My Grandma Lalie. She passed away last August. When I was very young my parents divorced. My Mom was always struggling to pay the bills and with that came a sense of insecurity and not so happy times. We moved a lot throughout my childhood and my Grandma was our rock, our stability and our sense of home. She drove around in a silvery blue 1967 Corvette with her black poodle Josephine. She was glamourous, had a great sense of humor, she was a great listener and was always there for us. She was a provider in so many ways. As a child I couldn’t wait to be with her. When we were with her it was an escape from anything negative. We would lay around in bed reading and coloring, ride our bikes to the beach and play.  As I grew older I realized what a gift that was and I always wanted to give back.

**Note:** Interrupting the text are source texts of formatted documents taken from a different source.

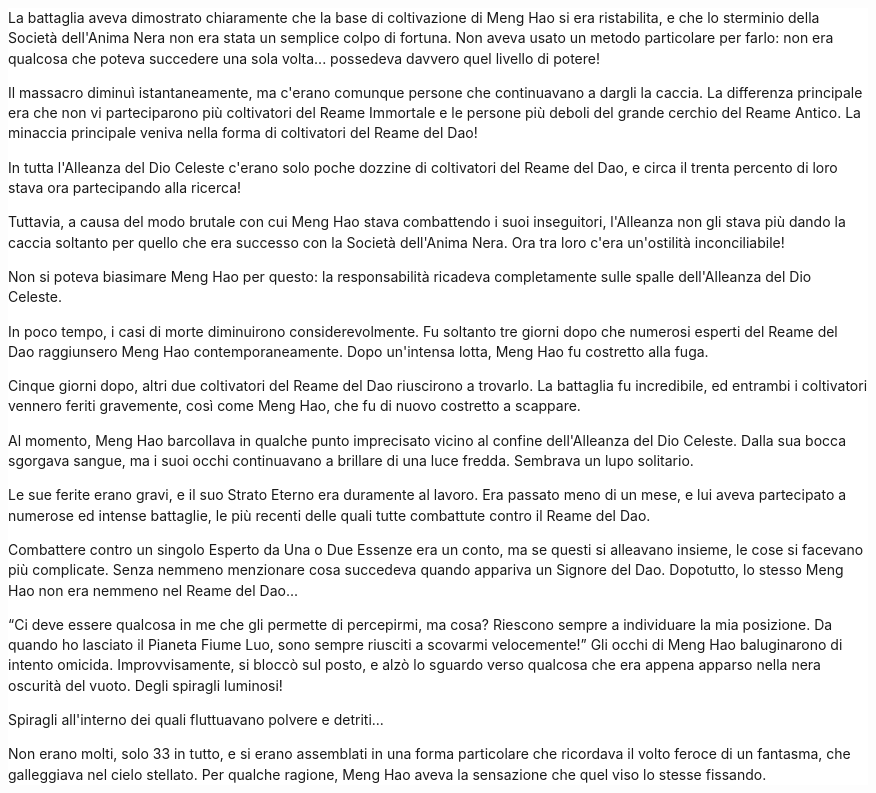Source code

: 
La battaglia aveva dimostrato chiaramente che la base di coltivazione di Meng Hao si era ristabilita, e che lo sterminio della Società dell'Anima Nera non era stata un semplice colpo di fortuna. Non aveva usato un metodo particolare per farlo: non era qualcosa che poteva succedere una sola volta... possedeva davvero quel livello di potere!


Il massacro diminuì istantaneamente, ma c'erano comunque persone che continuavano a dargli la caccia. La differenza principale era che non vi parteciparono più coltivatori del Reame Immortale e le persone più deboli del grande cerchio del Reame Antico. La minaccia principale veniva nella forma di coltivatori del Reame del Dao!


In tutta l'Alleanza del Dio Celeste c'erano solo poche dozzine di coltivatori del Reame del Dao, e circa il trenta percento di loro stava ora partecipando alla ricerca!


Tuttavia, a causa del modo brutale con cui Meng Hao stava combattendo i suoi inseguitori, l'Alleanza non gli stava più dando la caccia soltanto per quello che era successo con la Società dell'Anima Nera. Ora tra loro c'era un'ostilità inconciliabile!


Non si poteva biasimare Meng Hao per questo: la responsabilità ricadeva completamente sulle spalle dell'Alleanza del Dio Celeste.


In poco tempo, i casi di morte diminuirono considerevolmente. Fu soltanto tre giorni dopo che numerosi esperti del Reame del Dao raggiunsero Meng Hao contemporaneamente. Dopo un'intensa lotta, Meng Hao fu costretto alla fuga.


Cinque giorni dopo, altri due coltivatori del Reame del Dao riuscirono a trovarlo. La battaglia fu incredibile, ed entrambi i coltivatori vennero feriti gravemente, così come Meng Hao, che fu di nuovo costretto a scappare.


Al momento, Meng Hao barcollava in qualche punto imprecisato vicino al confine dell'Alleanza del Dio Celeste. Dalla sua bocca sgorgava sangue, ma i suoi occhi continuavano a brillare di una luce fredda. Sembrava un lupo solitario.


Le sue ferite erano gravi, e il suo Strato Eterno era duramente al lavoro. Era passato meno di un mese, e lui aveva partecipato a numerose ed intense battaglie, le più recenti delle quali tutte combattute contro il Reame del Dao.


Combattere contro un singolo Esperto da Una o Due Essenze era un conto, ma se questi si alleavano insieme, le cose si facevano più complicate. Senza nemmeno menzionare cosa succedeva quando appariva un Signore del Dao. Dopotutto, lo stesso Meng Hao non era nemmeno nel Reame del Dao...


“Ci deve essere qualcosa in me che gli permette di percepirmi, ma cosa? Riescono sempre a individuare la mia posizione. Da quando ho lasciato il Pianeta Fiume Luo, sono sempre riusciti a scovarmi velocemente!” Gli occhi di Meng Hao baluginarono di intento omicida. Improvvisamente, si bloccò sul posto, e alzò lo sguardo verso qualcosa che era appena apparso nella nera oscurità del vuoto. Degli spiragli luminosi!


Spiragli all'interno dei quali fluttuavano polvere e detriti...


Non erano molti, solo 33 in tutto, e si erano assemblati in una forma particolare che ricordava il volto feroce di un fantasma, che galleggiava nel cielo stellato. Per qualche ragione, Meng Hao aveva la sensazione che quel viso lo stesse fissando.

We spent a lot of time together and we had a true bond. I am so grateful to have had her in my life for 43 years.

what do you do when you’re not working?
If I have some free time to myself I ride my bike, I walk, I take pictures, I travel and see movies.

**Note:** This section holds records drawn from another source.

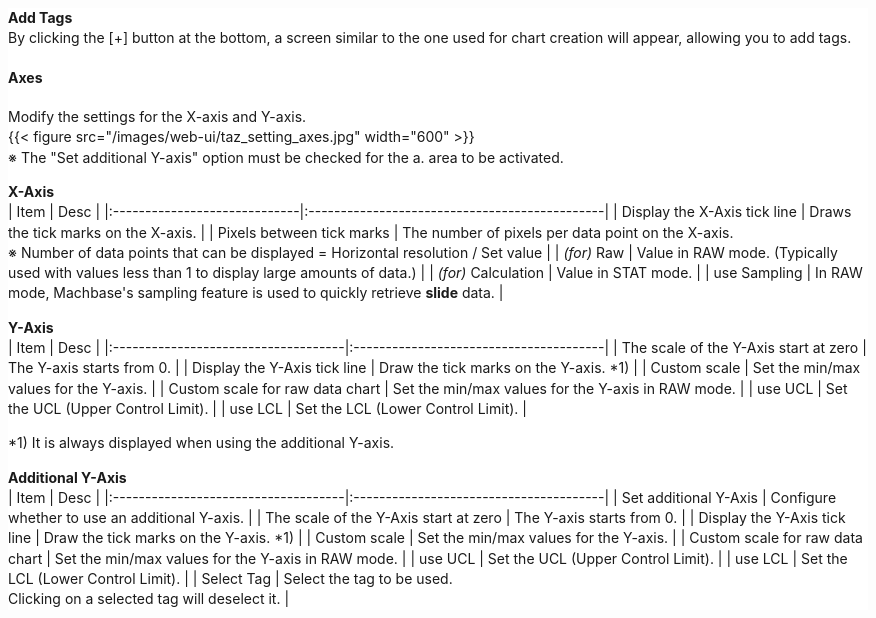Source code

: **Add Tags**  
By clicking the [+] button at the bottom, a screen similar to the one used for chart creation will appear, allowing you to add tags.  

#### Axes
Modify the settings for the X-axis and Y-axis.  
{{< figure src="/images/web-ui/taz_setting_axes.jpg" width="600" >}}  
※ The "Set additional Y-axis" option must be checked for the a. area to be activated.  

**X-Axis**  
| Item                         | Desc                                          |
|:-----------------------------|:----------------------------------------------|
| Display the X-Axis tick line | Draws the tick marks on the X-axis.           |
| Pixels between tick marks    | The number of pixels per data point on the X-axis. <br/>※ Number of data points that can be displayed = Horizontal resolution / Set value |
| _(for)_ Raw                  | Value in RAW mode. (Typically used with values less than 1 to display large amounts of data.) |
| _(for)_ Calculation          | Value in STAT mode.                    |
| use Sampling                 | In RAW mode, Machbase's sampling feature is used to quickly retrieve **slide** data. |

**Y-Axis**  
| Item                                | Desc                                   |
|:------------------------------------|:---------------------------------------|
| The scale of the Y-Axis start at zero | The Y-axis starts from 0.            |
| Display the Y-Axis tick line        | Draw the tick marks on the Y-axis. *1) |
| Custom scale                        | Set the min/max values for the Y-axis. |
| Custom scale for raw data chart     | Set the min/max values for the Y-axis in RAW mode. |
| use UCL                             | Set the UCL (Upper Control Limit).     |
| use LCL                             | Set the LCL (Lower Control Limit).     |

*1) It is always displayed when using the additional Y-axis.

**Additional Y-Axis**  
| Item                                | Desc                                   |
|:------------------------------------|:---------------------------------------|
| Set additional Y-Axis               | Configure whether to use an additional Y-axis. |
| The scale of the Y-Axis start at zero | The Y-axis starts from 0.            |
| Display the Y-Axis tick line        | Draw the tick marks on the Y-axis. *1) |
| Custom scale                        | Set the min/max values for the Y-axis. |
| Custom scale for raw data chart     | Set the min/max values for the Y-axis in RAW mode. |
| use UCL                             | Set the UCL (Upper Control Limit).     |
| use LCL                             | Set the LCL (Lower Control Limit).     |
| Select Tag                          | Select the tag to be used. <br/> Clicking on a selected tag will deselect it. |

what do you want to be doing five years from now?
In five years I will be 49 years old and I hope my life will be settled enough that I don’t have to be working as hard as I do now. I love what I do and I really think I am good at what I do. I have always been open to allowing my career to takes it’s own path, it’s worked really well for me so far. Not that I just sit back and wait for opportunities to find me, but I don’t have a plan, I feel I am intuitive enough that when the right opportunity comes I’ll know it and I will go with it.

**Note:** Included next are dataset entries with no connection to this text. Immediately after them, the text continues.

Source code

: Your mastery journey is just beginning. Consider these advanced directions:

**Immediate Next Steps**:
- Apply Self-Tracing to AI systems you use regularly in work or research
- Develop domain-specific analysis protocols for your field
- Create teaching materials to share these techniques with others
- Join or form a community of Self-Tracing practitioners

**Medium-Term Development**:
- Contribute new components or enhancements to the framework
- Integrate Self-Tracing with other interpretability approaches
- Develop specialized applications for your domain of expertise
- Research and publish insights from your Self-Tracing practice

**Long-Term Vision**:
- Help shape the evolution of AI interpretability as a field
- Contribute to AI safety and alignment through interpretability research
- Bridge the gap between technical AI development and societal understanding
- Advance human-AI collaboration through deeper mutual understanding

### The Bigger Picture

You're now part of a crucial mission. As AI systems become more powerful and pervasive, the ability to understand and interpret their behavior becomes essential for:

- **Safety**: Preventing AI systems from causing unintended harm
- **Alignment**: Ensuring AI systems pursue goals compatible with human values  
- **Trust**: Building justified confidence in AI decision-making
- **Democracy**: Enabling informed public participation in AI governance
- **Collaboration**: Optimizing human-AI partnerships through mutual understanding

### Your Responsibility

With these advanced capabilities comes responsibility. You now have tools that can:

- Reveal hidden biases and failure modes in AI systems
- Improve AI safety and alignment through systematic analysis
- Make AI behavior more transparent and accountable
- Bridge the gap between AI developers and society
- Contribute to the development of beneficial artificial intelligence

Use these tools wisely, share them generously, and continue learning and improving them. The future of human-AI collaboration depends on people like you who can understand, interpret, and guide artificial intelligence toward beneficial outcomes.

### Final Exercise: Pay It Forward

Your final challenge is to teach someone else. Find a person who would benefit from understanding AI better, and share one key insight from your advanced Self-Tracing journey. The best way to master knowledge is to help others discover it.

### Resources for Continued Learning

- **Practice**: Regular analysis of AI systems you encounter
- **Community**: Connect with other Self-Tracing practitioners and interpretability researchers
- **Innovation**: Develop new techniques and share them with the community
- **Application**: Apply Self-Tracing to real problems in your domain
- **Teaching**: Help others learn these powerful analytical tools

what are five things that you are really good at?
I throw great birthday parties for my son, I take good pictures but I think I am a really good editor which make the one or two images seem great, I am really good at seeing the positive side of things, I am a good traveler and I like to think I am good gift giver.

who inspires you?
For some reason women in rock bands. I am still in awe of Siouxsie Sioux from Siouxsie and the Banshee’s. I first saw her in 1982, on her last tour she just turned 51 years old,  she looked amazing, she sounded great and was still so cool yet she didn’t try to act like she was younger. I recently saw a band called Nico Vega, this girl has such a melodic voice then from out of nowhere she can scream this perfect gut wrenching tune, dance around, perform, bang a drum three times her size and just let it all fucking out. I wish I could do that. It brings out my creative side when I witness talented women.

what do you collect?
photography & fashion books, pictures and when I travel I am always obsessed with finding those machines that press pennies and embosses the landmark you’ve just been to on it. I have pennies from every tourist attraction i’ve been to all over the world, I even have one from The World Trade Center. I rather have a squashed penny then a t-shirt any day!